Heres mine...again, for those who don't already know!


----------



## EGLC (Nov 8, 2007)

that is the largest kubota I've seen setup as a TLB....looks very nice, how does it compare to a cat or similar fullsize TLB??


----------



## fordpsd (Aug 23, 2008)

ProTouchGrounds;678238 said:


> does anyone use those JCB loaders that have the 4 wheel steer (each of the 4 wheels is the same size)? wondering how good those would be.
> 
> i think thats one in salopez's pic up there.

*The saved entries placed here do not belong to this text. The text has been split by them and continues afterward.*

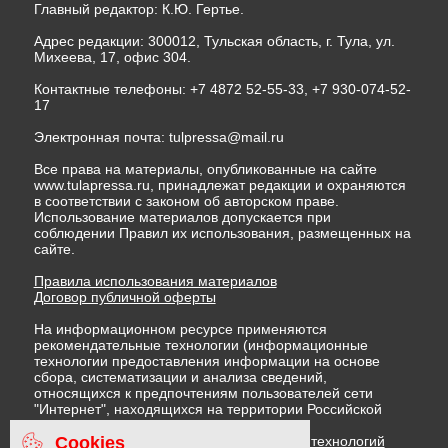
Главный редактор: К.Ю. Гертье.
Адрес редакции: 300012, Тульская область, г. Тула, ул.
Михеева, 17, офис 304.
Контактные телефоны: +7 4872 52-55-33, +7 930-074-52-
17
Электронная почта:
tulpressa@mail.ru
Все права на материалы, опубликованные на сайте
www.tulapressa.ru, принадлежат редакции и охраняются
в соответствии с законом об авторском праве.
Использование материалов допускается при
соблюдении Правил их использования, размещенных на
сайте.
Правила использования материалов
Договор публичной оферты
На информационном ресурсе применяются
рекомендательные технологии (информационные
технологии предоставления информации на основе
сбора, систематизации и анализа сведений,
относящихся к предпочтениям пользователей сети
"Интернет", находящихся на территории Российской
Федерации)
Cookies
Правила применения рекомендательных технологий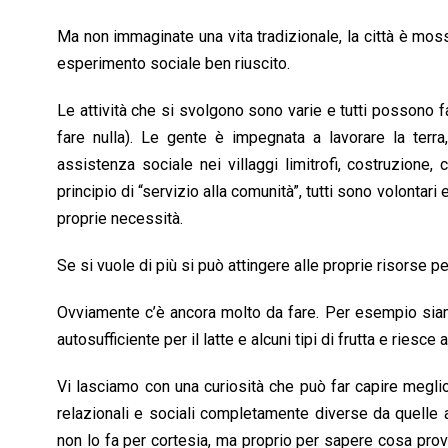
Ma non immaginate una vita tradizionale, la città è mo
esperimento sociale ben riuscito.
Le attività che si svolgono sono varie e tutti possono 
fare nulla). Le gente è impegnata a lavorare la terra,
assistenza sociale nei villaggi limitrofi, costruzione,
principio di “servizio alla comunità”, tutti sono volonta
proprie necessità.
Se si vuole di più si può attingere alle proprie risorse pe
Ovviamente c’è ancora molto da fare. Per esempio siamo
autosufficiente per il latte e alcuni tipi di frutta e riesc
Vi lasciamo con una curiosità che può far capire meglio i
relazionali e sociali completamente diverse da quelle 
non lo fa per cortesia, ma proprio per sapere cosa provi 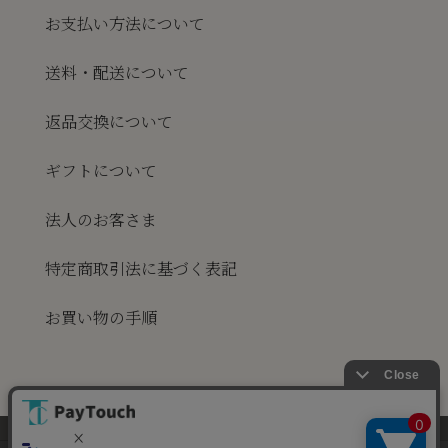
お支払い方法について
送料・配送について
返品交換について
ギフトについて
法人のお客さま
特定商取引法に基づく表記
お買い物の手順
当ウェブサイトでは、お客様により良いサービス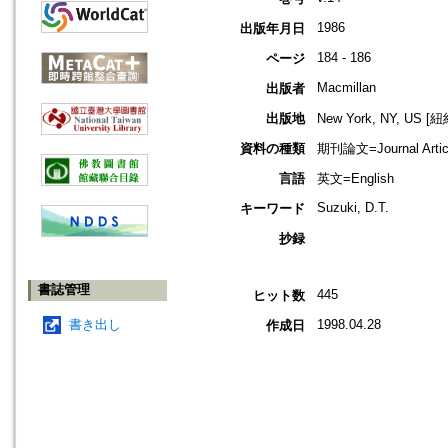
1986
出版年月日
184 - 186
ページ
Macmillan
出版者
出版地
New York, NY, US 
資料の種類
期刊論文=Journal Artic
言語
英文=English
Suzuki, D.T.
キーワード
抄録
書誌管理
445
ヒット数
書き出し
1998.04.28
作成日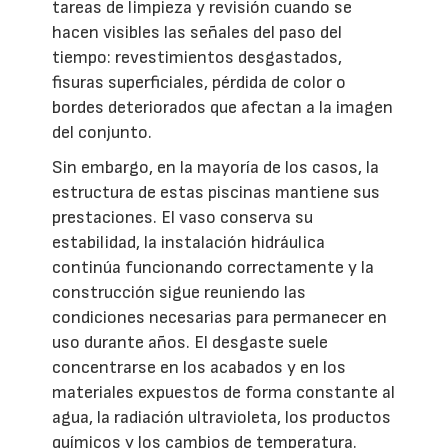
tareas de limpieza y revisión cuando se
hacen visibles las señales del paso del
tiempo: revestimientos desgastados,
fisuras superficiales, pérdida de color o
bordes deteriorados que afectan a la imagen
del conjunto.
Sin embargo, en la mayoría de los casos, la
estructura de estas piscinas mantiene sus
prestaciones. El vaso conserva su
estabilidad, la instalación hidráulica
continúa funcionando correctamente y la
construcción sigue reuniendo las
condiciones necesarias para permanecer en
uso durante años. El desgaste suele
concentrarse en los acabados y en los
materiales expuestos de forma constante al
agua, la radiación ultravioleta, los productos
químicos y los cambios de temperatura.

The guy i work for also has the jcb with the four wheel steer. Im not always at the same location as that machine but next time i am ill ask the operator how he likes it and give you some feedback.


----------



## V-Boss (Dec 31, 2009)

My dad's '87 JD 510C. 4x4 ext. hoe. She may be old but she's one helluva hoe 

BTW not used in the winter, just thought I'd throw some pics up.


----------



## Hysert (Dec 16, 2009)

creativedesigns;952254 said:


> Heres mine...again, for those who don't already know!

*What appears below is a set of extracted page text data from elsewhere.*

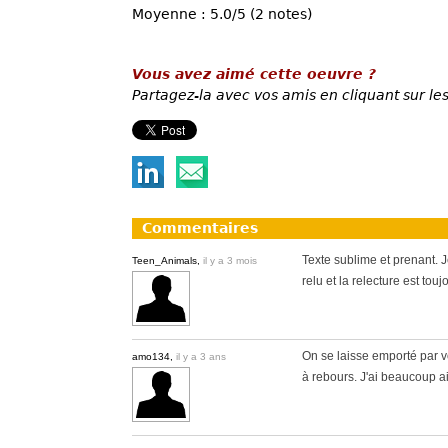
Moyenne : 5.0/5 (2 notes)
Vous avez aimé cette oeuvre ?
Partagez-la avec vos amis en cliquant sur les
Commentaires
Texte sublime et prenant. Je
Teen_Animals,
il y a 3 mois
relu et la relecture est touj
On se laisse emporté par v
amo134,
il y a 3 ans
à rebours. J'ai beaucoup 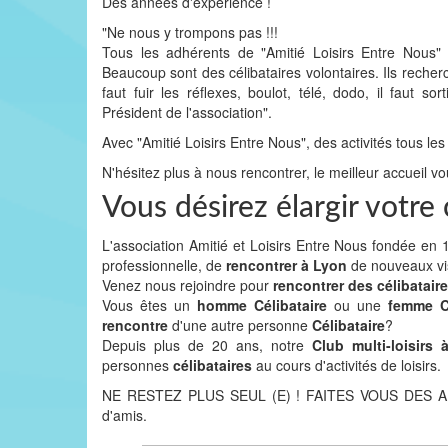
Des années d'expérience !
"Ne nous y trompons pas !!!
Tous les adhérents de "Amitié Loisirs Entre Nous
Beaucoup sont des célibataires volontaires. Ils recher
faut fuir les réflexes, boulot, télé, dodo, il faut
Président de l'association".
Avec "Amitié Loisirs Entre Nous", des activités tous les
N'hésitez plus à nous rencontrer, le meilleur accueil vo
Vous désirez élargir votre
L'association Amitié et Loisirs Entre Nous fondée e
professionnelle, de
rencontrer à Lyon
de nouveaux v
Venez nous rejoindre pour
rencontrer des célibatair
Vous êtes un
homme Célibataire
ou une
femme Cé
rencontre
d'une autre personne
Célibataire
?
Depuis plus de 20 ans, notre
Club multi-loisirs
personnes
célibataires
au cours d'activités de loisirs.
NE RESTEZ PLUS SEUL (E) ! FAITES VOUS DES AMIS 
d'amis.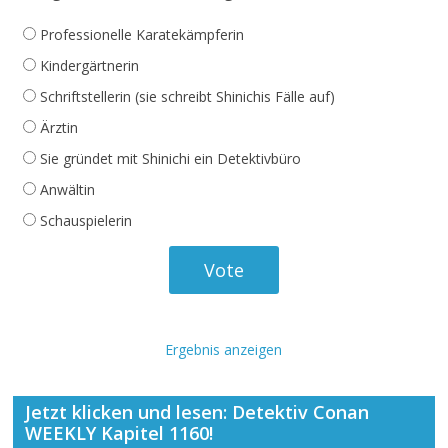
Professionelle Karatekämpferin
Kindergärtnerin
Schriftstellerin (sie schreibt Shinichis Fälle auf)
Ärztin
Sie gründet mit Shinichi ein Detektivbüro
Anwältin
Schauspielerin
Ergebnis anzeigen
Jetzt klicken und lesen: Detektiv Conan
WEEKLY Kapitel 1160!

Hey bud nice machine I have a L39 love it.... wondering where to get a cab from....


----------



## Banksy (Aug 31, 2005)

eatmytailpipes, Wrong pictures perhaps?? LOL!


----------



## bigc1301 (Apr 7, 2007)

here is a backhoe that was with me on a site. NO CAB. WTF. I will keep my nice warm truck


----------



## srl28 (Jan 2, 2006)

How do you guys, with the L39, M59 Kubotas and JD 110s, like them? Any with pushers on em? If so what size pusher and how big of a lot are you doing with them?


----------



## mwmdesigns (Dec 6, 2007)

for you guys with older kubotas w/o factory cab options..check out sims cab I have a b26 tlb and am considering one of these setups. they look a bit nicer than the curtis cabs Ive seen


----------



## Hysert (Dec 16, 2009)

srl28;970403 said:


> How do you guys, with the L39, M59 Kubotas and JD 110s, like them? Any with pushers on em? If so what size pusher and how big of a lot are you doing with them?


Hey Haven't used my L39 for pushing snow just stock piling a few times and it worked great but with no glass and a heater I don't use it much in the winter.... looking for a full cab...


----------